Надзиратель долго изучал мою физиономию, видимо, врал я не очень убедительно. Но больше ни о чём не спросил. И молча вышел в коридор, где у дверей камеры высился другой вертухай, страховал напарника.

Вернулся в камеру Костя полураздетым.

– С-с-уки! Уд-д-а-вить вас всех!

Эти слова резанули мой слух. Промелькнула трусливая мыслишка:

«Всех. И меня – тоже? Я ведь тоже – фраер. Но я тут причём?»

Одна расправа за другой: то со мной, то с этим гнусным Kюхнером. Они вышибли меня из душевного равновесия. То, что я невиновен, не давало мне уверенности и спокойствия. Беззащитность держала меня на грани отчаянья. Но мне всё же удалось овладеть собой.

Костя свернул толстую цигарку, закурил. Протянул мне кисет.

– Не хочу, спасибо, – сказал я. – И без курева тошно.

Повернувшись спиной к волчку, Цыган принялся набивать табак в шов полы пиджака. Покончив с этим делом, сел на койку желтоглазого, упёрся затылком в стену, прикрыл глаза, будто задремал, и ухитрился незаметно для надзирательского ока отстучать какое-то сообщение в смежную камеру. Я посетовал, что не знаю азбуку Морзе. А может, и к лучшему. Меньше знаешь – меньше рискуешь. Так сказал один зек в двадцать седьмой. Тюремная мудрость!

Опять сверху раздался голос, похоже, Жирного, однодельца Кости, вызывавший Цыгана. Неведомый мне корреспондент сообщил, что оба «выпрыгнувших» – «наседки». А «молодяк» – просто фраер. Последнее определение относилось ко мне. Оно успокоило.

Потом мы беседовали о том о сём. Я рассказал, как меня на крюке подтягивали.
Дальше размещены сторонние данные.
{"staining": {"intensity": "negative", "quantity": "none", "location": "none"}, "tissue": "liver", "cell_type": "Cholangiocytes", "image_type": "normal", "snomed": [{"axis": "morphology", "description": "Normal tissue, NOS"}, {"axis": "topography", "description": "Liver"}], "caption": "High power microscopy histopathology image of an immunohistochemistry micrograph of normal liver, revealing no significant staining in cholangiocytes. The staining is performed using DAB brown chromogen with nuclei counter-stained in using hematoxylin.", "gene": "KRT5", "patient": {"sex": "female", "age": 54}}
– П-пиши п-прокурору п-по надзору, – посоветовал Цыган. И тут же добавил: – Нн-ет. Нн-е нн-а-а-до. З-з-а-аморят г-гады.

Я прислушался к совету старого вора. И вероятно, – убийцы. И поведал, что сидел в одной камере с Толиком, видел, как чудесно он танцевал. Цыган сказал, что знает обо мне всё. И, волнуясь, сообщил об обстоятельствах гибели однодельца. Заикался Цыган заметно меньше. Иногда речь его лилась плавно, без задорин.

Вечером мы пили чай, и Костя угостил меня халвой. По вкусу она не отличалась от той, которой мы лакомились у Серёги. И за которую я оказался в этой камере. Мне стало не по себе. Тошнота подступила к горлу. А Цыган ублажал себя не только халвой, но копчёностями и солёностями. Отобранными у таких, как я.

Мне вдруг показалось, что всё происходящее вокруг меня и со мной – сон. Невероятный сон наяву. Начавшийся в Серёгиной хатёнке февральским морозным днём.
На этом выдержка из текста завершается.